Want to make your Seaside Gnome House look a wee bit more coastal? Try adding a few cork buoys to give color and authenticity to your house!
It’s hard to be on the Eastern Seaboard without seeing buildings decorated with buoys. Although Kristoff frees his lobster friends from these traps, Caleen thinks they are so pretty that she has added a few to their house. Made from recycled wine corks and coffee stirrers, these cork buoys are a breeze to make and add an authentic look to our Seaside Gnome House.
Cork Buoys Materials:
- recycled wine corks (save your own or you can get inexpensive bags at Amazon.)
- recycled wooden coffee stirrers (I bring home my sticks from Panaeras)
- screw eyes (We got ours from Home Depot)
Cork Buoys Directions:
Using a dremel, shape your buoys. I shaped the top of the cork. Leave the bottom, the side that was in the wine, flat.
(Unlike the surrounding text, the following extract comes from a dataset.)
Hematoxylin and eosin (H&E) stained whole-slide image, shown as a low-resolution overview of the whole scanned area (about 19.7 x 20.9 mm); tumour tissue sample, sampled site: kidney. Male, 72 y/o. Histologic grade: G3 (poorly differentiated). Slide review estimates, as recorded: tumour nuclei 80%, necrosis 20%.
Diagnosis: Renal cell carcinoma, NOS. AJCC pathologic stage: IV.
FYI: I now use a cordless rotary tool from Dremel which can be found HERE. If you don’t have a dremel you can shape with a crafting knife and sand paper. Make sure you leave a flat area on top to insert the eye screw. Don’t worry about shaping them perfectly. Real buoys are rather crudely shaped!
Using utility scissors… not your good ones!… cut your coffee stirrers into 2″ to 3″ pieces. Cut a point on just one side of the stick.
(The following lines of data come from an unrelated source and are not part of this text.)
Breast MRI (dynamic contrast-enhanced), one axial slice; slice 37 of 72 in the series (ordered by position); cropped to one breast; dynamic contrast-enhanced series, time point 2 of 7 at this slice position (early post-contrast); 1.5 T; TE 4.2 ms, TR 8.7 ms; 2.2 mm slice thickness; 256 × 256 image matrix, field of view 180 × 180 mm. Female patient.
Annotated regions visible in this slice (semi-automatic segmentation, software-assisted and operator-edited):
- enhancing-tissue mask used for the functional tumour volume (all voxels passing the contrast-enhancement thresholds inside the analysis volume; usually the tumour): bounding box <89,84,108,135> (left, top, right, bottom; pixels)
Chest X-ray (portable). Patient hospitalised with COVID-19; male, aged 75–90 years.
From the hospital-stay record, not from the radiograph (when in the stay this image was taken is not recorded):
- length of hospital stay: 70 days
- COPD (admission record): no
If you are strong and brave you can push the stick into the cork. Tim wiggled the point in the flat side of the cork then CAREFULLY pushed it in by placing the flat end of the stick against a table and pushed. NOTE: If I was doing this myself I would have drilled a hole in the bottom, insert the stick and glue if necessary.
Using an emery board or sandpaper, round off the corners of the coffee stirrer.
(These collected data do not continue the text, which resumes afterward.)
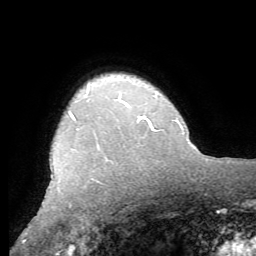
Breast MRI (dynamic contrast-enhanced), one axial slice. Position 50 of 62 along the scan axis. Cropped to one breast. Dynamic contrast-enhanced series, time point 2 of 8 at this slice position (early post-contrast). 1.5 T. TE 4.1 ms, TR 8.3 ms. 256 × 256 image matrix, field of view 180 × 180 mm. Female patient.
Annotated regions visible in this slice (semi-automatically segmented with operator editing):
- enhancing-tissue mask used for the functional tumour volume (all voxels passing the contrast-enhancement thresholds inside the analysis volume; usually the tumour): bounding box <70,99,118,119> (left, top, right, bottom; pixels)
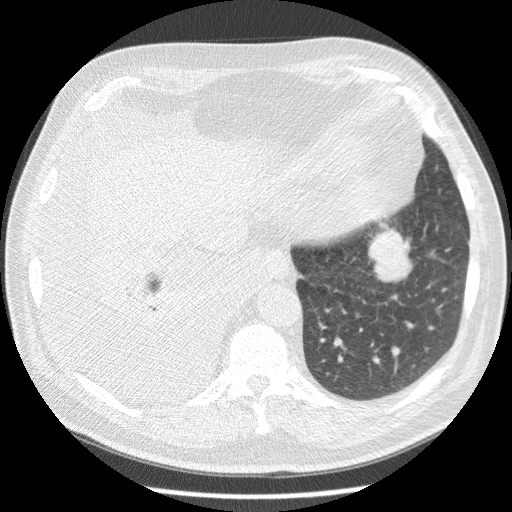
Chest CT (low-dose screening protocol), one axial image; third annual screen; lung window (W 1500 / L -600 HU); standard (soft-tissue) reconstruction kernel (STANDARD); slice 53 of 180 in the series. Male, age 63 years at enrolment.
• Expert-annotated lung lesion, bounding box [x1, y1, x2, y2] px = [358, 217, 421, 282].
• Reader record for this screening exam (exam-level; its link to the box is not recorded): non-calcified nodule or mass ≥4 mm, left lower lobe, 34 × 31 mm, smooth margins, soft tissue attenuation, pre-existing on the prior screen: yes; interval growth: yes.
• Participant outcome: lung cancer diagnosed 30 days after this screen — squamous cell carcinoma, NOS, left lower lobe, stage IB (AJCC 6th edition), 48 mm at pathology.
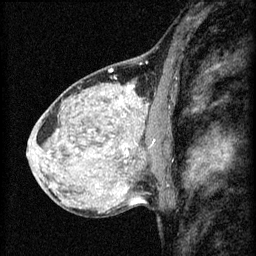
Breast MRI (dynamic contrast-enhanced), one sagittal slice. Slice 36 of 60 in the series (ordered by position). 3 images stored at this slice position (order not interpretable as contrast timing). 1.5 T. TE 4.2 ms, TR 8.2 ms. 2 mm slice thickness. 256 × 256 image matrix, field of view 180 × 180 mm. Patient: female, 40 years.
Outlined on this slice (semi-automatic segmentation, software-assisted and operator-edited):
- analysis volume of interest (the breast-tissue region the enhancement analysis was run in; not a lesion): bounding box <108,108,167,159> (left, top, right, bottom; pixels)
- tumour enhancement mask (voxels above the 70 % enhancement threshold inside the analysis volume of interest): <122,140,155,155>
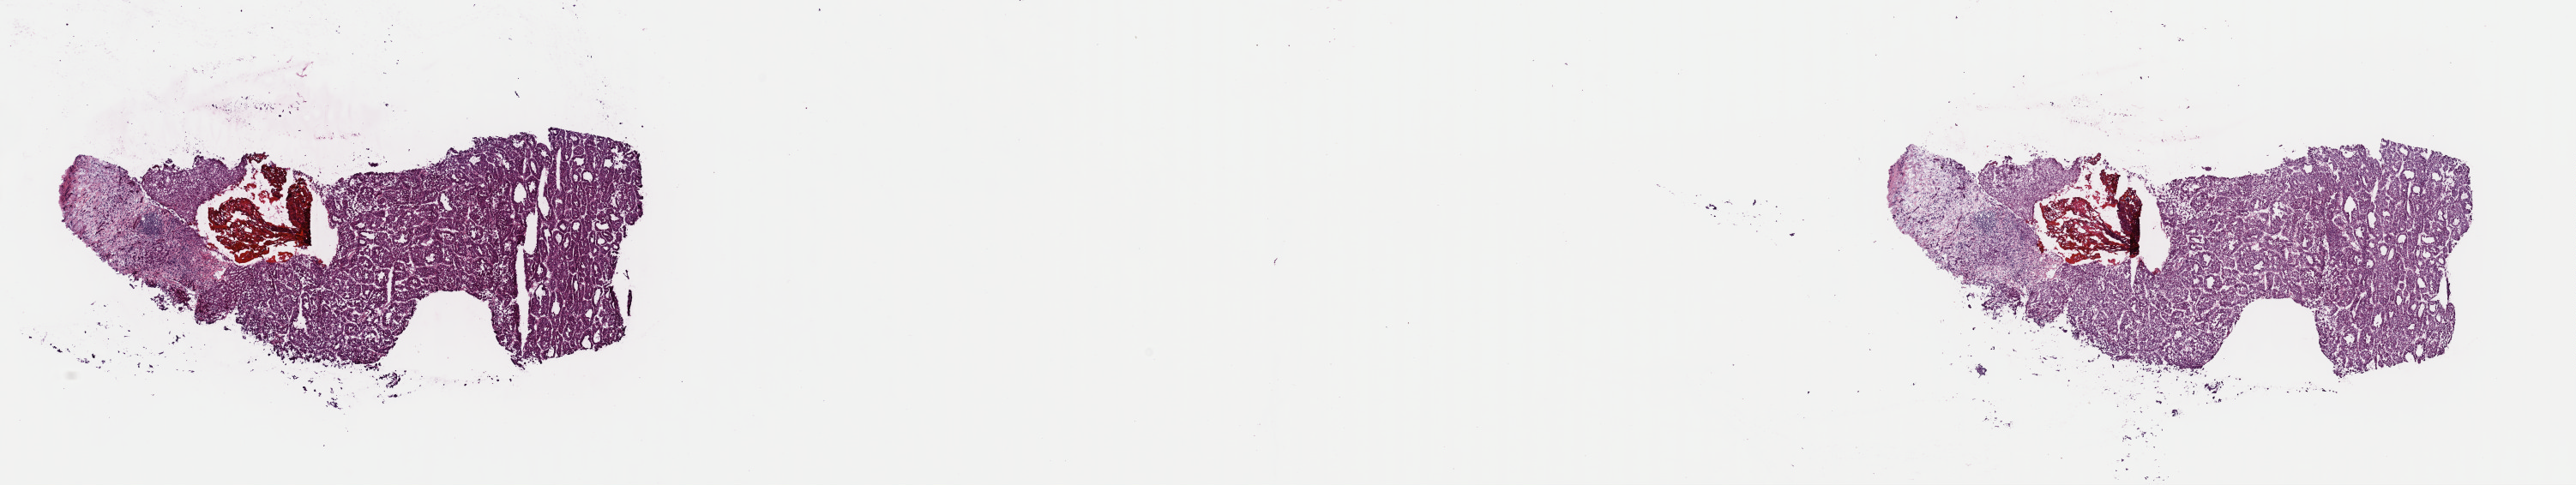
Whole-slide histology image, Hematoxylin and eosin (H&E) stained — low-resolution overview of the scanned area, about 23.7 x 4.5 mm; frozen section; primary tumour sample from the liver. Male patient; age at initial diagnosis 61 years. Histologic grade: G2 (moderately differentiated). Composition of this section per pathologist review: tumour cells 73%, tumour nuclei 88%, normal cells 0%, stromal cells 20%, necrosis 7%. Infiltration values recorded for this section: lymphocyte infiltration 7%, monocyte infiltration 2%, neutrophil infiltration 1%.
AJCC pathologic stage: IIIC (7th edition). TNM: T4 N0 M0. Diagnosis: Hepatocellular carcinoma, NOS.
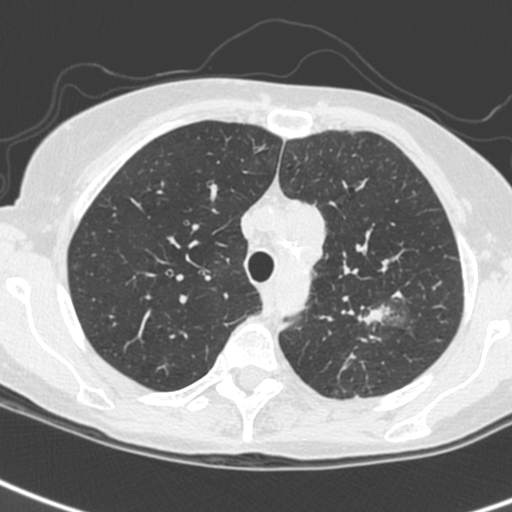
Low-dose screening chest CT, one axial slice. Slice 191 of 242 in the series (ordered by position). 120 kVp. Lung window (W 1500 / L -600 HU). 1.3 mm slice thickness. 512 × 512 image matrix.
Annotated regions visible in this slice (manually delineated by an expert):
- lesion 1 (tumor, upper lobe of left lung): box from (x=363, y=308) to (x=384, y=323) px
- lesion 3 (tumor, upper lobe of left lung): (x=297, y=202)–(x=326, y=266)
Before painting your buoys, you may want to jump online and look at some traditional buoys. Here’s a photo from Visual Photos of many hanging on a wall for inspiration.
Gather your paints make each of the buoys unique!
While painting the corks and the sticks, don’t try to totally cover the writing on your cork. If some of the writing or design on the cork peeks through, I think it gives them a fun, “used” look.
When they are dry, screw an eye screw in the top of each buoy. FYI… this would actually be the bottom of the buoy that is submerged under water 🙂
The buoys are now ready to use as desired. I wanted mine to hang off our Seaside Gnome House. I began by marking 1 1/2″ on the edge of my work table.
Tie 2 pieces of twine together leaving a 2 1/2″ tail.
Tie a knot every 1 1/2″ using the tape as a guide. I planned to hang 4 buoys on each side of our Seaside Gnome House so I created 4 sections.
Drill small pilot holes near the top of your house, and screwed in 2 eye screws.
Tie the ends of your ropes to the 2 hooks.
Thread a piece of twine through the eye screw of a buoy.
Place an end of the twine between a knotted section of the rope attached to your house.
Tie the buoy to the rope.
Add the rest of the buoys to the sides of your house and you are done!